Write the assembly for the following function

#include <stdio.h>

void parse(char *input, char *name, int *age) {
    sscanf(input, "%s, %d", name, age);
}

Assume the string "%s, %d" will be stored at address .LC0.¹

2 `read_six_numbers`

Here we see leaq used to actually compute pointers, rather that just do efficient arithmetic. Arguments to sscanf beyond the sixth are passed via the stack—the function is compiled to read them from there.

Forms of stack allocation:

subq $___, %rsp
pushq
(also callq, more about this next class)

Forms of stack deallocation:

addq $___, %rsp
popq
(also ret, more about this next class)

3 Structures

Two ways to create data types in C: structures (struct) and unions (union) (we won't worry about unions in this course)
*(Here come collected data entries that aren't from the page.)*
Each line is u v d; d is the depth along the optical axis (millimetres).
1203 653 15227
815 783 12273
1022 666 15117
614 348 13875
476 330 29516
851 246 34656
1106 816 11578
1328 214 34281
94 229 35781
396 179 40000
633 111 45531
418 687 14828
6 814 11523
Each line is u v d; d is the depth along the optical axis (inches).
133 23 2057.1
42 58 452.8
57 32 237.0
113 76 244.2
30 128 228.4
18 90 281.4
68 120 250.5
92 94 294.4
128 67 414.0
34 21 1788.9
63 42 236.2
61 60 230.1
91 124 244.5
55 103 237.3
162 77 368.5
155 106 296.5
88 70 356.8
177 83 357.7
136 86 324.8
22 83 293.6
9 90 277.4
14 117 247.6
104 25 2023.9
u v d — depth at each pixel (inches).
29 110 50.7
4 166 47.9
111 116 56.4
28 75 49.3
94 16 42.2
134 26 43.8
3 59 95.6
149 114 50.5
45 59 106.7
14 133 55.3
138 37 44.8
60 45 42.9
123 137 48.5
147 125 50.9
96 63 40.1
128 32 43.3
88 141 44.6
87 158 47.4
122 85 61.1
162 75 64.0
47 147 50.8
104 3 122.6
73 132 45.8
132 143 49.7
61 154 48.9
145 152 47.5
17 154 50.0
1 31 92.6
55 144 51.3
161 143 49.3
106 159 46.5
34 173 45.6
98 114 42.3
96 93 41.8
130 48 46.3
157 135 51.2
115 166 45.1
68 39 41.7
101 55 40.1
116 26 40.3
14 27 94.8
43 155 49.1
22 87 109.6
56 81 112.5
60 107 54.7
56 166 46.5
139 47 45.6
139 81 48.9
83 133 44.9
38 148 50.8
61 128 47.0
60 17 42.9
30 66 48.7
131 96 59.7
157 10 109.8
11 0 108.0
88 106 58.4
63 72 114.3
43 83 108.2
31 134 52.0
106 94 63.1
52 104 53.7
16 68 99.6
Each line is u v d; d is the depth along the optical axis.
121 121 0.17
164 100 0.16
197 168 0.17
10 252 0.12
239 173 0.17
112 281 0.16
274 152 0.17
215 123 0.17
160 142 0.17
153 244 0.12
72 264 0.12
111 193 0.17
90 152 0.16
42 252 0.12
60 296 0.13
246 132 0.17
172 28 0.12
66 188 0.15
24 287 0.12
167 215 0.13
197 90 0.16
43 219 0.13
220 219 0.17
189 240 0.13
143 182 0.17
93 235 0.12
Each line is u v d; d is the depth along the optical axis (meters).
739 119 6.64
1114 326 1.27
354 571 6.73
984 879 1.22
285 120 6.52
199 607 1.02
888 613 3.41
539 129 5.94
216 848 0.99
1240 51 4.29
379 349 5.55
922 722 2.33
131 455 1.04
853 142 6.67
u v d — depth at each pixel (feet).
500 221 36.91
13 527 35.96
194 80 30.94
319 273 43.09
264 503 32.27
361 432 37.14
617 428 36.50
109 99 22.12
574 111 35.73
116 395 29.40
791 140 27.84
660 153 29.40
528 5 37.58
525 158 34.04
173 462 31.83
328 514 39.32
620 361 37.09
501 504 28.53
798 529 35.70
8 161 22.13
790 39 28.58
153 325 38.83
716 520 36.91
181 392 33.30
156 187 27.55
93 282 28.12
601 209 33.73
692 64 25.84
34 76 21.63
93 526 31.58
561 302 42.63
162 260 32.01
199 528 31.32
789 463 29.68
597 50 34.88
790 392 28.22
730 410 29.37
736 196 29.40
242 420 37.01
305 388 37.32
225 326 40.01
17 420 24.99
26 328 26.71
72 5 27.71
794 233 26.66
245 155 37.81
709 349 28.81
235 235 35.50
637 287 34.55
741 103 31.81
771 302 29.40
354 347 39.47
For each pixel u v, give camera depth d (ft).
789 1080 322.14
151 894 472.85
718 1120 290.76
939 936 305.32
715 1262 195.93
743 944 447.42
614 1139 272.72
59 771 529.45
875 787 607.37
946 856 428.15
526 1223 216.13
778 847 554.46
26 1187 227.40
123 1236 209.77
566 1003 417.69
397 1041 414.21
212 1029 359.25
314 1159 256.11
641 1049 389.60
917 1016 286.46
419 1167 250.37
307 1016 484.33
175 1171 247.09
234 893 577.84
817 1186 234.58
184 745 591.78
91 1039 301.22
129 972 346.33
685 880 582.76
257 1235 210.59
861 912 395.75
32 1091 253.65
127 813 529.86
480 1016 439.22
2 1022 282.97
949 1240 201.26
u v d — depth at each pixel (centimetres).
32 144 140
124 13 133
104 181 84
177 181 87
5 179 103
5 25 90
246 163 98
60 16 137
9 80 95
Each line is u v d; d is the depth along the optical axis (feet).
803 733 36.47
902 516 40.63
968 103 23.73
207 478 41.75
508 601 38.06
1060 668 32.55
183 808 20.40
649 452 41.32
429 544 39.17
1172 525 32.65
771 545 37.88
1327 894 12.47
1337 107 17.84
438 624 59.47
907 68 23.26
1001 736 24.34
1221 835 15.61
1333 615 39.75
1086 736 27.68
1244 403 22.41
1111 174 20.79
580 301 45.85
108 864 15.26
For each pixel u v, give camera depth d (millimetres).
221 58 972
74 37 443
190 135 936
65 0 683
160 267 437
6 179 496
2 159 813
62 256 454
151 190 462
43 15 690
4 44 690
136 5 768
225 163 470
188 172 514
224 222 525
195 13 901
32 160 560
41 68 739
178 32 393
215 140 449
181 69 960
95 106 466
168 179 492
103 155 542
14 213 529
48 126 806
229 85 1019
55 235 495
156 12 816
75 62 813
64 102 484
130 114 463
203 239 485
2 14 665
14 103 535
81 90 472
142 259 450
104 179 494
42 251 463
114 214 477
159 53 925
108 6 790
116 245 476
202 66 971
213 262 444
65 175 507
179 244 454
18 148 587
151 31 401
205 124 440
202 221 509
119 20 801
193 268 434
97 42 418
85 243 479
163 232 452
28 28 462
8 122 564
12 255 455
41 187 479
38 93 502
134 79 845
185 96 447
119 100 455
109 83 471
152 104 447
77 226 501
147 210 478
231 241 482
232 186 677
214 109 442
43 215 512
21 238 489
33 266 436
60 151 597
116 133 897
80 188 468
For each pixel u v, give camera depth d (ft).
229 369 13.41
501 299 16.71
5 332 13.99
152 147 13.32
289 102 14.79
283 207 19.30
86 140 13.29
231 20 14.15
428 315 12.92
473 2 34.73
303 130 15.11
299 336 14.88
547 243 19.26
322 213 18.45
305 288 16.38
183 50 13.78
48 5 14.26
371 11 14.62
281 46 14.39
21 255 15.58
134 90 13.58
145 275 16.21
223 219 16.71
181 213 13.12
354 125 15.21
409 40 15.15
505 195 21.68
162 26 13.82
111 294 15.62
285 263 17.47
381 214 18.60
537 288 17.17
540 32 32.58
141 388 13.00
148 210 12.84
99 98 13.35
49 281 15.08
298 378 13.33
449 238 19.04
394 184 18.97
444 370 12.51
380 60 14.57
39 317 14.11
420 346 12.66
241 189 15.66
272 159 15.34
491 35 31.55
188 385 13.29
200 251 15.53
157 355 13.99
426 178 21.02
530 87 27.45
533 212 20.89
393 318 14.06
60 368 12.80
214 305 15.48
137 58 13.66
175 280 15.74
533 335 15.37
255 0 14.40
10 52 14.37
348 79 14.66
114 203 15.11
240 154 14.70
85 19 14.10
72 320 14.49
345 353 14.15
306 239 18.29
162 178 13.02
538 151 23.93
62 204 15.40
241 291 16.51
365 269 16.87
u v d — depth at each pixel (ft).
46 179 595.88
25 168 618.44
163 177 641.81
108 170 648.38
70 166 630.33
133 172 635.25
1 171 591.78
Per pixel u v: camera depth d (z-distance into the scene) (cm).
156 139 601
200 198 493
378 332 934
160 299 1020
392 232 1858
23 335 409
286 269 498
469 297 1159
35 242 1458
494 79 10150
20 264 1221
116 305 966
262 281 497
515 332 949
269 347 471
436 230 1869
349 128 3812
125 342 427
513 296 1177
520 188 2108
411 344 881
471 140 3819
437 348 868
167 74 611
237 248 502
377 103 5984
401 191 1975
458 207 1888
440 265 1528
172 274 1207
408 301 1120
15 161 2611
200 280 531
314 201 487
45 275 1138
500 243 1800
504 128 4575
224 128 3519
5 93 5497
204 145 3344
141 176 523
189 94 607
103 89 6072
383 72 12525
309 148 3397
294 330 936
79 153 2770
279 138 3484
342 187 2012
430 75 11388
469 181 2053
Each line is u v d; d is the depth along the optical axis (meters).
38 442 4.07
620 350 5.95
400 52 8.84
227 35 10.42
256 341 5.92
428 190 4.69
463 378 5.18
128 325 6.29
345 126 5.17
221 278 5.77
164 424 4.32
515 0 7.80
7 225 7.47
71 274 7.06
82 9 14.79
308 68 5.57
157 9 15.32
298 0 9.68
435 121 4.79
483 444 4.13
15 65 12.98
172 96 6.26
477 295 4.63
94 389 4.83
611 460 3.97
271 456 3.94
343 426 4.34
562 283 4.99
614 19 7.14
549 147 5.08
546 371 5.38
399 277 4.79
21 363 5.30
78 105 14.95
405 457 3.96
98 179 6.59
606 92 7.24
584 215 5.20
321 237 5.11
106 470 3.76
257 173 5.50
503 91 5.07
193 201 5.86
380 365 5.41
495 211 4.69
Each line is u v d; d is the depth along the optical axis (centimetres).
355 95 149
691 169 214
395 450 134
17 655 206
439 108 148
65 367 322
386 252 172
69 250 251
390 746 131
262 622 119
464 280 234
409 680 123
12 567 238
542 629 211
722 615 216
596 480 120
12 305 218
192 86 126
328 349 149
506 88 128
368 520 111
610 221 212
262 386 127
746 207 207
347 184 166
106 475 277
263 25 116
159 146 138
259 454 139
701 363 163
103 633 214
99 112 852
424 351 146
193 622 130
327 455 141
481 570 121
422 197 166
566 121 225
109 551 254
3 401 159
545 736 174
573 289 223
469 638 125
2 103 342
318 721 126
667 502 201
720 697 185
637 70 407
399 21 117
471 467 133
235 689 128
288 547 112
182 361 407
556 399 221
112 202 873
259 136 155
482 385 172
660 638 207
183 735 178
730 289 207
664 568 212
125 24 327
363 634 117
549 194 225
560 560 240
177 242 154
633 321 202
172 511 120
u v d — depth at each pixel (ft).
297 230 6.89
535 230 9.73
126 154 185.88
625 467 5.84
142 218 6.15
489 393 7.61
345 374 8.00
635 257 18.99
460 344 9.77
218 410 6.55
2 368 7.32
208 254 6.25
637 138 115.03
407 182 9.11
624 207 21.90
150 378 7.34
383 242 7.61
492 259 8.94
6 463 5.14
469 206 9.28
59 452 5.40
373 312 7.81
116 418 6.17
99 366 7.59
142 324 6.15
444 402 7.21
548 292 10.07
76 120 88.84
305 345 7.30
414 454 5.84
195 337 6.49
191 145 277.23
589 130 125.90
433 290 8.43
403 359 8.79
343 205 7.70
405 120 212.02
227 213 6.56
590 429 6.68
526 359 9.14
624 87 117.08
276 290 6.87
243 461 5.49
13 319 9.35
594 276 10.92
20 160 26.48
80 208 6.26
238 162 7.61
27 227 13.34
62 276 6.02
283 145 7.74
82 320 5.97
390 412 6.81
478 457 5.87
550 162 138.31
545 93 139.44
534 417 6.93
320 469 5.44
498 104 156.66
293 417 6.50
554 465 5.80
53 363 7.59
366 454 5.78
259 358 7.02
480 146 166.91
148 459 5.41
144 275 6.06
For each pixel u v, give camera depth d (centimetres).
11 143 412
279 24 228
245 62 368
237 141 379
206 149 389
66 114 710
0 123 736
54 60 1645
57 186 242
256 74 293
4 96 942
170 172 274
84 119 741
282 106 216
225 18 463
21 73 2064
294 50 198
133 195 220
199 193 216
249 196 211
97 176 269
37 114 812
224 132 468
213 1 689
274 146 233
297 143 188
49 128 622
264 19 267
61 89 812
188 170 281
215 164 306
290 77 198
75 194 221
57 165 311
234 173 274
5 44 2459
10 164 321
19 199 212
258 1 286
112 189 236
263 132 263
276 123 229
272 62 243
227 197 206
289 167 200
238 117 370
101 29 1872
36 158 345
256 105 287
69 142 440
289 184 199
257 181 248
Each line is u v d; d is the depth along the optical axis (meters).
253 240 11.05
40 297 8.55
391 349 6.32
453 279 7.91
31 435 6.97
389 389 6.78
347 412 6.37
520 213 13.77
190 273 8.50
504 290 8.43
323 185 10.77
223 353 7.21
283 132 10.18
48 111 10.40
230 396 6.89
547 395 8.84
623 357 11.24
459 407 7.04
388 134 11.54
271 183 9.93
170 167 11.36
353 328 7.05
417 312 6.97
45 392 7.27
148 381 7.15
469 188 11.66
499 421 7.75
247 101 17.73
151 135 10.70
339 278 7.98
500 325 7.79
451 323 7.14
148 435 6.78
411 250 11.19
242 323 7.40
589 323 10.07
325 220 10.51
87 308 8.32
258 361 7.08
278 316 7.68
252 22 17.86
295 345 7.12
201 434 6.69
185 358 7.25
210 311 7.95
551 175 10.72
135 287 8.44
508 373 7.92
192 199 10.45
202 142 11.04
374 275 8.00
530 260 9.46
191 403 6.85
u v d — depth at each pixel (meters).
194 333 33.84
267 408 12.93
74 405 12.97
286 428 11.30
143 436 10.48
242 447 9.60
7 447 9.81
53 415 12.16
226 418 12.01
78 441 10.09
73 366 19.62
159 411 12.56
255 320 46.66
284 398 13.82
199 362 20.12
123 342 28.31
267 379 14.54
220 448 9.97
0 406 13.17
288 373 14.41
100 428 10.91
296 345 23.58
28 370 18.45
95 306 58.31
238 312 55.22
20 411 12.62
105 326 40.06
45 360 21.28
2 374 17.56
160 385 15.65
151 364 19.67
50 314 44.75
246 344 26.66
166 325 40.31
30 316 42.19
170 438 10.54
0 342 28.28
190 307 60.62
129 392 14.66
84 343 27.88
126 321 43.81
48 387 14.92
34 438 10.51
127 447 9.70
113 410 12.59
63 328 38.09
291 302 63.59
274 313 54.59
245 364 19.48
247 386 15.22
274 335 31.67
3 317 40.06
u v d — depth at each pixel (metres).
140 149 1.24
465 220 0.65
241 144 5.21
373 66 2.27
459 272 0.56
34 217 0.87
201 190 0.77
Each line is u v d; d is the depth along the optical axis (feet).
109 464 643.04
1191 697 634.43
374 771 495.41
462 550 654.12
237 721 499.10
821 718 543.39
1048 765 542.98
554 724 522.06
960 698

// a way of combining different types of data together
struct song {
    char *title;
    int length_in_seconds;
    int year_released;
};
struct song song1;
song1.title = "What is Urinetown?";
song1.length_in_seconds = 213;
song1.year_released = 2001;

variable declarations like any other type:
- struct name name1;
- struct name *pn;
- struct name name_ar[3];
common to use typedef to give the struct type a more concise alias
- typedef struct song song_t; makes it so we can use song_t anywhere we would need to use struct song
access fields with . or -> in the case of the pointer (p->field is shorthand for (*p).field)
like arrays, struct elements are stored in a contiguous region with a pointer to the first byte
- what will sizeof(struct song) return? (sizeof is a built-in operator that returns the size, in bytes, of a type)
  - 16 bytes
- compiler maintains the byte offset information needed to access additional fields (e.g., length_in_seconds is 8 bytes from the start of the struct)
- can find offset of individual fields using offsetof(type, member)

3.1 Examples

struct rec {
    int a[4];
    long i;
    struct rec *next;
};

fields are laid out in memory in same order in which they were declared
machine code knows nothing about structures, all just byte offsets from a pointer

long get_i(struct rec *r) {
    return r->i;
}

the compiler knows the field i is always 16 bytes (the size of the array of 4 ints a) from the start of the struct:

get_i:
        movq 16(%rdi), %rax
        ret

long* addr_of_i(struct rec *r) {
    return &(r->i);
}

note to get the address of the i field, we use lea to add 16 to the address of the struct

addr_of_i:
        leaq 16(%rdi), %rax
        ret

struct rec** addr_of_next(struct rec *r) {
    return &(r->next);
}

the next field is 24 bytes from the start of the struct (16 for a + 8 for i)

addr_of_next:
        leaq 24(%rdi), %rax
        ret

int get_array_elem (struct rec *r, long index) {
    return r->a[index];
}

since a is located at the start of the struct, accessing an element requires no offset, just normal array indexing

get_array_elem:
        movl (%rdi, %rsi, 4), %eax
        ret

3.2 Data Alignment

suppose a processor always fetches 8 bytes from an address that must be a multiple of 8
- if every double is guaranteed to have a memory address that is a multiple of 8, then it's guaranteed to take only a single operation to read
- otherwise, it would take two operations if a double were split across two 8-byte blocks
this kind of behavior is typical of hardware interfacing between the processor and memory
- hence, systems institute alignment restrictions to improve memory performance
- Intel recommends data alignment to improve performance
x86-64 alignment principle: any primitive object of $K$ bytes must have an address that is a multiple of $K$
this means for structures, the compiler sometimes must insert gaps between fields to maintain alignment (internal fragmentation)
- even if this padding isn't required within a structure, it sometimes must be added to the end to ensure an array of structures is aligned (external fragmentation)
  - each structure has alignment requirement $K_{max}$ = largest alignment of any element
  - counts array elements individually as elements

4 struct exercises

why does struct S4 have 3 bytes of padding added after c and after d?²
what kinds of fragmentation do struct S4 and struct S5 each have?³

how would you reorder the fields of struct old in struct new to minimize the overall size of the struct?⁴

5 Practice

CSPP practice problems 3.41 (p. 268) and 3.45 (p. 275)

Footnotes:

The int i is 4 bytes, so it must have an address that's a multiple of 4. Hence, the compiler adds 3 bytes of padding after the 1-byte char c to achieve this. The size of the struct as a whole must be a multiple of the size of the largest field. Hence, the compiler adds 3 bytes of padding to the end.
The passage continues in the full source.